**STUDY MATERIAL**
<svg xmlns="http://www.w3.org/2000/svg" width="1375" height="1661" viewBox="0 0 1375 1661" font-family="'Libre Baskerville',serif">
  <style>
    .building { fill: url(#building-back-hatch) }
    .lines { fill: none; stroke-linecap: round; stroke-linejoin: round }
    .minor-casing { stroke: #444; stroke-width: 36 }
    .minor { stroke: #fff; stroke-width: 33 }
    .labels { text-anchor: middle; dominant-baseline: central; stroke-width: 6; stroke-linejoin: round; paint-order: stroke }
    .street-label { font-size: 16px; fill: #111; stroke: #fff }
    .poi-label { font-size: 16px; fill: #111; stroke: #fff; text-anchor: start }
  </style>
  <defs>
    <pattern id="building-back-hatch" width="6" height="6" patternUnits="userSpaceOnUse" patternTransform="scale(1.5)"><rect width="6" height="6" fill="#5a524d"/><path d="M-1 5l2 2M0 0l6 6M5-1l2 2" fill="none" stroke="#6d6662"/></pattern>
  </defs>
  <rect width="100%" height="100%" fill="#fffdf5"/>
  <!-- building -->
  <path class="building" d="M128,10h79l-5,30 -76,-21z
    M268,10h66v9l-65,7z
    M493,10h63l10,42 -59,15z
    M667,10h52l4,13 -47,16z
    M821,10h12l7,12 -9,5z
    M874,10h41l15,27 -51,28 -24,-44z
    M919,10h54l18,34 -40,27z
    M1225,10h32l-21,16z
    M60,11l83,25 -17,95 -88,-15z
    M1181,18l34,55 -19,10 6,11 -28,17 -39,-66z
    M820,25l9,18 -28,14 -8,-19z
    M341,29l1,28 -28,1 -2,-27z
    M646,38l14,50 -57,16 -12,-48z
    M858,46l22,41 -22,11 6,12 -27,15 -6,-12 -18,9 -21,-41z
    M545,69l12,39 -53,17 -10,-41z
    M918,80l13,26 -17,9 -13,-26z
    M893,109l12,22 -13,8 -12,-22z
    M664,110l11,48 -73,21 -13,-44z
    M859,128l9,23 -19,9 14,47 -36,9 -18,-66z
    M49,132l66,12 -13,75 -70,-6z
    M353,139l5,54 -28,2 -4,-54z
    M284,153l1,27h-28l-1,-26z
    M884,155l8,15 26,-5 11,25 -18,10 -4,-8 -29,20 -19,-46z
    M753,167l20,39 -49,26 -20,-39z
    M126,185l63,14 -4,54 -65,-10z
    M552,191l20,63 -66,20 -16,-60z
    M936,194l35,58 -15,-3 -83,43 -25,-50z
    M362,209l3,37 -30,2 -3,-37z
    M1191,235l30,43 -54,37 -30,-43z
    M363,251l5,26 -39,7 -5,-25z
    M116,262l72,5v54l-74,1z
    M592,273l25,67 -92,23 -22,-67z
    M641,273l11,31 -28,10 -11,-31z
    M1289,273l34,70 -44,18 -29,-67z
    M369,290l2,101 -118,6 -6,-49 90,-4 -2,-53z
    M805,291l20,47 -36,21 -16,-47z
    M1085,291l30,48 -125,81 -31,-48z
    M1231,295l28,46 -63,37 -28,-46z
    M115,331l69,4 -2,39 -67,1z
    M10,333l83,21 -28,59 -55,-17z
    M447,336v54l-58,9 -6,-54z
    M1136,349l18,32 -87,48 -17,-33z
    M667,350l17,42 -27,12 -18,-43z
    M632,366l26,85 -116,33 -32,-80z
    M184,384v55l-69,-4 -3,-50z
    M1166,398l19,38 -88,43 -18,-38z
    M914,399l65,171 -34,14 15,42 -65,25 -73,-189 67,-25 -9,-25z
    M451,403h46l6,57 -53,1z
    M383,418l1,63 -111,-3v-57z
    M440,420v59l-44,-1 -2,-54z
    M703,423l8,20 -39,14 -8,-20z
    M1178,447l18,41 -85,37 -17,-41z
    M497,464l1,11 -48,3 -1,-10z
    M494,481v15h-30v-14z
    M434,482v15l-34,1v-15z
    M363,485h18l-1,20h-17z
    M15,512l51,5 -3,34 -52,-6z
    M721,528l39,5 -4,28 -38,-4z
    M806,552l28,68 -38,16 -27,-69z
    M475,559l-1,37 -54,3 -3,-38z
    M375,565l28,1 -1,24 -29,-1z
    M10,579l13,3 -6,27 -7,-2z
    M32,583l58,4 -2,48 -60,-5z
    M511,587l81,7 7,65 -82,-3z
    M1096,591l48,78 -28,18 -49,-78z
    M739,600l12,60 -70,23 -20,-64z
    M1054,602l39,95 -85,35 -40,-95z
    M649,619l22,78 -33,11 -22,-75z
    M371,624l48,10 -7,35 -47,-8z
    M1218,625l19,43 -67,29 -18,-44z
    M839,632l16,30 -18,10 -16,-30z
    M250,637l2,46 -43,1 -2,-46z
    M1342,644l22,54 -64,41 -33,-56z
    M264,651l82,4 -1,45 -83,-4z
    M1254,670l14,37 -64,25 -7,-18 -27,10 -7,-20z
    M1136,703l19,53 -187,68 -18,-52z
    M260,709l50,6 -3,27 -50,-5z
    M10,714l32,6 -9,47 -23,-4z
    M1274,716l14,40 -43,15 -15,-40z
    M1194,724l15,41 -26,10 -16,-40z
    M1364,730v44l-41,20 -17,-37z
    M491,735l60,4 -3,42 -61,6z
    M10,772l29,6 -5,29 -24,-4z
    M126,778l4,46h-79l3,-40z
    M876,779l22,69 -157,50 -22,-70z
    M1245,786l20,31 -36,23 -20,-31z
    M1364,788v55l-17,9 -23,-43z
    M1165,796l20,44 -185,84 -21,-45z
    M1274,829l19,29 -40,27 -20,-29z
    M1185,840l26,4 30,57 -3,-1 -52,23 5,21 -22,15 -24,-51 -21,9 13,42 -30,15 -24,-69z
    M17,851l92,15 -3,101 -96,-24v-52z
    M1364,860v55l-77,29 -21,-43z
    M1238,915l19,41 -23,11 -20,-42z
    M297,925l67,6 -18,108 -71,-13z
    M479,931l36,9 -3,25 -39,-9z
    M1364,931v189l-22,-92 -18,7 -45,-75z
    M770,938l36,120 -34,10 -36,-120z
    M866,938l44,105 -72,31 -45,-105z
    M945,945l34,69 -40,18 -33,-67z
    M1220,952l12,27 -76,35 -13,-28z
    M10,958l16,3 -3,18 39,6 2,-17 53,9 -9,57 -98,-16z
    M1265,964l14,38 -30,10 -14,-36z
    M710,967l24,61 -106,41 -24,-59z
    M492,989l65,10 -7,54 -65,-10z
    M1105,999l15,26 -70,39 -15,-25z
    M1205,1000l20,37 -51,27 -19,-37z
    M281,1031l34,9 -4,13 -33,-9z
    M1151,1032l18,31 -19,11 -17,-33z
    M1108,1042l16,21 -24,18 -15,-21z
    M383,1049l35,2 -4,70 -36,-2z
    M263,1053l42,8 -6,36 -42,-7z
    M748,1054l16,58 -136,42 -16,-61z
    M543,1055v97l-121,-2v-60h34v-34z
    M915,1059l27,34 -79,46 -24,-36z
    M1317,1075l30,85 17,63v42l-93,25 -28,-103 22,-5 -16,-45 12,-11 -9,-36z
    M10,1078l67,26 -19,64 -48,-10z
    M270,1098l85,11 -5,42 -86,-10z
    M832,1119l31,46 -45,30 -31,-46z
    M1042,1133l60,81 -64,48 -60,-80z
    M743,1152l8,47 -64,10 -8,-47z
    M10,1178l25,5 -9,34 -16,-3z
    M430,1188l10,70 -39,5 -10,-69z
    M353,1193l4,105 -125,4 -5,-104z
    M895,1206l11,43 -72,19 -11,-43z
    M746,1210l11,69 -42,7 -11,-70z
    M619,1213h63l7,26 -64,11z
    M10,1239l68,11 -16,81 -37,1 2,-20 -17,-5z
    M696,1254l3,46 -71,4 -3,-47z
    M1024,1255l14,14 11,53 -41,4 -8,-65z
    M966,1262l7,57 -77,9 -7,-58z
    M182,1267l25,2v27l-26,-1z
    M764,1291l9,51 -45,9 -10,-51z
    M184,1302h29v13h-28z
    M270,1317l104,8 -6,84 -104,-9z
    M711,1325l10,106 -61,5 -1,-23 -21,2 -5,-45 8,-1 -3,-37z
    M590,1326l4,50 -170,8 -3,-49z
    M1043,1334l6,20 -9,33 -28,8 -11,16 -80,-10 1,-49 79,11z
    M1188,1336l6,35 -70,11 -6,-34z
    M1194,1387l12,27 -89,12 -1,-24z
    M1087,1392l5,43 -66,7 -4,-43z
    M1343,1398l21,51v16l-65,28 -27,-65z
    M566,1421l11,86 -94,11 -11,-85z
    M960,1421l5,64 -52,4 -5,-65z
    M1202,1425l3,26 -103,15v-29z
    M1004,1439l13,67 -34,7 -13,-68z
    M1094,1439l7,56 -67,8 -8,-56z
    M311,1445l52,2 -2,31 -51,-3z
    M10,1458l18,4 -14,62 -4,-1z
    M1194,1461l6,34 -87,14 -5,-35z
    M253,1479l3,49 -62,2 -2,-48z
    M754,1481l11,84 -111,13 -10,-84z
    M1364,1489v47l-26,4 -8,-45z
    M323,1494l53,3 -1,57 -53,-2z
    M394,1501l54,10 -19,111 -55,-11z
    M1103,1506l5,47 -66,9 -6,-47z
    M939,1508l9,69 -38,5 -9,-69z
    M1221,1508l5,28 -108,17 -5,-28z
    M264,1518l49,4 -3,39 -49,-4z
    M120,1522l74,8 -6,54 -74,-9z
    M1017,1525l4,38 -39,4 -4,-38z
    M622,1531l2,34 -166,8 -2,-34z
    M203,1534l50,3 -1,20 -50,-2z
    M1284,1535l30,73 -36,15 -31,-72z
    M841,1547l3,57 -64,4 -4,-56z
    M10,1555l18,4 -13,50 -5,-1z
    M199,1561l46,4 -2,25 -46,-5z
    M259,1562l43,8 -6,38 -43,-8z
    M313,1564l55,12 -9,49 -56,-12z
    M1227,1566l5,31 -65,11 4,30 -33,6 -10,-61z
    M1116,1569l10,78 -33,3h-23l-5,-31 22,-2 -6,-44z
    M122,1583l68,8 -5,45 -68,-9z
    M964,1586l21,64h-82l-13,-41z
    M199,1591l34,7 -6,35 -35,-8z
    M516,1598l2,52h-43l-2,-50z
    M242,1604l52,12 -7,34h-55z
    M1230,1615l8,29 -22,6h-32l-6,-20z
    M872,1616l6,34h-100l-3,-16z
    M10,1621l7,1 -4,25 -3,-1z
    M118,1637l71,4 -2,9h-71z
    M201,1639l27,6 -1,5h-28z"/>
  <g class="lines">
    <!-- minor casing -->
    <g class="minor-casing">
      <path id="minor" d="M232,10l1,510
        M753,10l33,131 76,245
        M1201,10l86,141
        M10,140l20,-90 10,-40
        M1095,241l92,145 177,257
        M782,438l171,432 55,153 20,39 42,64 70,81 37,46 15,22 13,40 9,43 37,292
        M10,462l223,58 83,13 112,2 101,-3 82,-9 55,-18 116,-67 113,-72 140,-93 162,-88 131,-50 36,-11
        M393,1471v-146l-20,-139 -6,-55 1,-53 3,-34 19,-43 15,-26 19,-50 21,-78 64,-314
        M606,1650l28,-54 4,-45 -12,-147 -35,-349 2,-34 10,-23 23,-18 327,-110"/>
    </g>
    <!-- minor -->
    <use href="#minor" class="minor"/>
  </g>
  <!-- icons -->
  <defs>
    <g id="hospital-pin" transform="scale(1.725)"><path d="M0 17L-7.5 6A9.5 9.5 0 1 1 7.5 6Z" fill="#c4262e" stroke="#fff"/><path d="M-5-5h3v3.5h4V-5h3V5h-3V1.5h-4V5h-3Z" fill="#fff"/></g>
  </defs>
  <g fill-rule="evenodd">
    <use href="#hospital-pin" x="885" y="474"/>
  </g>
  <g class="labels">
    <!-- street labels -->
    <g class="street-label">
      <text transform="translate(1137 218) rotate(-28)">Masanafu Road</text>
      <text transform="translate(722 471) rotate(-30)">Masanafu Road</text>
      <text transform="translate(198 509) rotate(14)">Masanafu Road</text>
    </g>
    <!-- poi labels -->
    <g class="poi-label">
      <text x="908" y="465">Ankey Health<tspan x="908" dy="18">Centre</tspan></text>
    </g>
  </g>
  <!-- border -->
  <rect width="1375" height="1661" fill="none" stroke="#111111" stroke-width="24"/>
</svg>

---

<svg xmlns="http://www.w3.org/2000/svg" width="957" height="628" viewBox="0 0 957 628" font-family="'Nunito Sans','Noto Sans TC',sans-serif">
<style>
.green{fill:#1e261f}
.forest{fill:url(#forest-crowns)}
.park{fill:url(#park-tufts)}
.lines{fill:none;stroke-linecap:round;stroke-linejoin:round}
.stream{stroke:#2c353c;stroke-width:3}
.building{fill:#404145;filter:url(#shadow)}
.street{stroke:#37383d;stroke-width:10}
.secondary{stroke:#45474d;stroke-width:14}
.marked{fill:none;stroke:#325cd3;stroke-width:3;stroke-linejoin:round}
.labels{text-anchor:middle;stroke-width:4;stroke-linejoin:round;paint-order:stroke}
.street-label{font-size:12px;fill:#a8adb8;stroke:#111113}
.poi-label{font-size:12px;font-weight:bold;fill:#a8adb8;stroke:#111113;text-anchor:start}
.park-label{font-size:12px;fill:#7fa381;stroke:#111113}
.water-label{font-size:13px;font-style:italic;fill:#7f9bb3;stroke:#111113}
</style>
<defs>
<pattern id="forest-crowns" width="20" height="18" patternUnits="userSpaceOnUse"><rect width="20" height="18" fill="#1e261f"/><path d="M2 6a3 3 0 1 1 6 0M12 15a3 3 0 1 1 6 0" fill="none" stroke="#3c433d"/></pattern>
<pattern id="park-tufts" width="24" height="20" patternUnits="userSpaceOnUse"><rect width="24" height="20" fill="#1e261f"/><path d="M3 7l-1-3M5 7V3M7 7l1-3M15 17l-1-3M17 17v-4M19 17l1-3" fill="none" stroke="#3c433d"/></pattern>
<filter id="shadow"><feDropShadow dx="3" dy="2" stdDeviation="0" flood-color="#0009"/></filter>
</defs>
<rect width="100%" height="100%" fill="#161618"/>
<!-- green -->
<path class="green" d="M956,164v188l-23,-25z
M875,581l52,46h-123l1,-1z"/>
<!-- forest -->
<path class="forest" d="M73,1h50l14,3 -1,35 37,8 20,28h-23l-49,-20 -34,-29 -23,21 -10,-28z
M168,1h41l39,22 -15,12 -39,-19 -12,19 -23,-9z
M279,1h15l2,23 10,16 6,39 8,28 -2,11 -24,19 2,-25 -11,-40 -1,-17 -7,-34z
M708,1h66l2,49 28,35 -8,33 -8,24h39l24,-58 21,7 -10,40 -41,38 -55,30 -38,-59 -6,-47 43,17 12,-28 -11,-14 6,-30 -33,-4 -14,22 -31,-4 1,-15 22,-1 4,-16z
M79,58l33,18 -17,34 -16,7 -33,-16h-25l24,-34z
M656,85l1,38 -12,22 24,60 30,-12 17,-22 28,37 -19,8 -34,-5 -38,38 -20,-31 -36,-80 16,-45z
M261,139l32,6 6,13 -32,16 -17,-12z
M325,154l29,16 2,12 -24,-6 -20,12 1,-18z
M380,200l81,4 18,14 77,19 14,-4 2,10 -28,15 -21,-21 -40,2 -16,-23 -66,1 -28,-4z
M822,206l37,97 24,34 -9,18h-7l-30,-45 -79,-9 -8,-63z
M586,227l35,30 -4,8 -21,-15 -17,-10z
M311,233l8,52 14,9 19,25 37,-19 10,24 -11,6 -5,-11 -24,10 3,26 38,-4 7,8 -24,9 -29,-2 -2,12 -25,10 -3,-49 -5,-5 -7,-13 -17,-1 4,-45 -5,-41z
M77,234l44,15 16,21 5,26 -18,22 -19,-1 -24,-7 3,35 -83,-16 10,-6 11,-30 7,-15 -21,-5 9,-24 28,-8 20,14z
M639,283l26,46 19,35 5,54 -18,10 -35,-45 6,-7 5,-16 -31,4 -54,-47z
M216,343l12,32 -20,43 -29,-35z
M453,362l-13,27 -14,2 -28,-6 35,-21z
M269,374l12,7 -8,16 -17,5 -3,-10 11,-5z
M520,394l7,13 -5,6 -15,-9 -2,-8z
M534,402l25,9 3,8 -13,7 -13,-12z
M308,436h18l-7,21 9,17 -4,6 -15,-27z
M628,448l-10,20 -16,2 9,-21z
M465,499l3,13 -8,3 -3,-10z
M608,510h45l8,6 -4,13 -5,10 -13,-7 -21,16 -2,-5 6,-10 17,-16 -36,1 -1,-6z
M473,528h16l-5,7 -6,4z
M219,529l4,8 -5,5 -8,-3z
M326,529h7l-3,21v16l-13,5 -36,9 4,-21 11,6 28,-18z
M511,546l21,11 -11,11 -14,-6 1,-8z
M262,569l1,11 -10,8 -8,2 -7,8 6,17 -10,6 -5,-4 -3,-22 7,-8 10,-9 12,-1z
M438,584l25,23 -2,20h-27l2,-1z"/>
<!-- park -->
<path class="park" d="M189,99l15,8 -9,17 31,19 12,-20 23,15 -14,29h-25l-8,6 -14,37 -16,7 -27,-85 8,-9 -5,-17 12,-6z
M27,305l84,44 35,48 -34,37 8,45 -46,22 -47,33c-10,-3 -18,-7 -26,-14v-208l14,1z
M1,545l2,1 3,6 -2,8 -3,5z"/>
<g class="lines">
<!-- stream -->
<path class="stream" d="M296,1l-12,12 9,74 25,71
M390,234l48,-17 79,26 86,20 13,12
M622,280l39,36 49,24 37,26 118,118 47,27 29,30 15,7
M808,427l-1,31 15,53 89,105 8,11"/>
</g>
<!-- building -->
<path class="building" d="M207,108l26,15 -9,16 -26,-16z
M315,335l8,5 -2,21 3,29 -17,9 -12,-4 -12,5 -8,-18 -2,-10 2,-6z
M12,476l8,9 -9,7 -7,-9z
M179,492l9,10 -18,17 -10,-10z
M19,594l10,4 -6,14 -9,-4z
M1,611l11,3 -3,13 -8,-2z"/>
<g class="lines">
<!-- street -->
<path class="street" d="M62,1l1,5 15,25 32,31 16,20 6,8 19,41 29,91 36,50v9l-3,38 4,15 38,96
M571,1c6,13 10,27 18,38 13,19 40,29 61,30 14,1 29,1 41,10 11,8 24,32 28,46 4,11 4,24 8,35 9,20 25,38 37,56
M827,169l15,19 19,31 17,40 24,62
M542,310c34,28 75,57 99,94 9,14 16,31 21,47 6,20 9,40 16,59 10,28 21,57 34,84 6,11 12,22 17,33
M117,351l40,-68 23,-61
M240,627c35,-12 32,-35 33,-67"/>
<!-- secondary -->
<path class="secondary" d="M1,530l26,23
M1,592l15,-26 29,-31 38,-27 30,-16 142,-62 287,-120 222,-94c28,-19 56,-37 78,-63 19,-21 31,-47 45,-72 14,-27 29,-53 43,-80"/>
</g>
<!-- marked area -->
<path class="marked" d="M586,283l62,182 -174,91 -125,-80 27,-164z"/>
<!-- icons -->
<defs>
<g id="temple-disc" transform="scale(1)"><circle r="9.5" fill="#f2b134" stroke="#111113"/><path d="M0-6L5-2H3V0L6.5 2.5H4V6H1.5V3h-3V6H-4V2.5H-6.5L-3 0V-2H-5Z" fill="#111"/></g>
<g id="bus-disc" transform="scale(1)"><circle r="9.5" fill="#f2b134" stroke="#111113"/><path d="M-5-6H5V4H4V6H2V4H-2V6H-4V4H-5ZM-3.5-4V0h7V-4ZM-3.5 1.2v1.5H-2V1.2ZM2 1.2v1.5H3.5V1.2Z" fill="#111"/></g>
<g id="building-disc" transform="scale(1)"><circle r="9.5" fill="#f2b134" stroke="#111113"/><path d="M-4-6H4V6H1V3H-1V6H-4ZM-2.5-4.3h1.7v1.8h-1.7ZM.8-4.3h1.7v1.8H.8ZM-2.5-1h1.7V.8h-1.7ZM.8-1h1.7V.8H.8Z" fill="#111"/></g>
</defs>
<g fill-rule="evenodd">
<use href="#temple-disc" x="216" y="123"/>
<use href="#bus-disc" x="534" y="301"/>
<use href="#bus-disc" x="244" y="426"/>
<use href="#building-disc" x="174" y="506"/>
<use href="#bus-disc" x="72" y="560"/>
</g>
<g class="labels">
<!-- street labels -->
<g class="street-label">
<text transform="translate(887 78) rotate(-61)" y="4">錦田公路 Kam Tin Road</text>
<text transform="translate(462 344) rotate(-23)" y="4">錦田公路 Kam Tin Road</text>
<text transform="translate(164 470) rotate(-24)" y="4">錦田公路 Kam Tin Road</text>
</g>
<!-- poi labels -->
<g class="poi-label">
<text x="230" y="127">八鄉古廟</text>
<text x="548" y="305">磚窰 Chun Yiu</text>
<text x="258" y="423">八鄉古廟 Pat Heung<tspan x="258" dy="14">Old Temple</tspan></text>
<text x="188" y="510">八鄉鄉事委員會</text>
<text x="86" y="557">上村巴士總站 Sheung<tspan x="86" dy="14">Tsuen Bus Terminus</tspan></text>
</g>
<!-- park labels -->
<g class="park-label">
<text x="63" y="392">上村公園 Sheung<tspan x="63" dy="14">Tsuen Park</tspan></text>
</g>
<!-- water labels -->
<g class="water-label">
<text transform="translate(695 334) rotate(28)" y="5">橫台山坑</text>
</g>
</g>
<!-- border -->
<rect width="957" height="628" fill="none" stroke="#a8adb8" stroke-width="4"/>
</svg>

**TRY IT**
Find every line above that contains the word "evenodd", and return each one.

**RESPONSE TO THE EXERCISE**
  <g fill-rule="evenodd">
<g fill-rule="evenodd">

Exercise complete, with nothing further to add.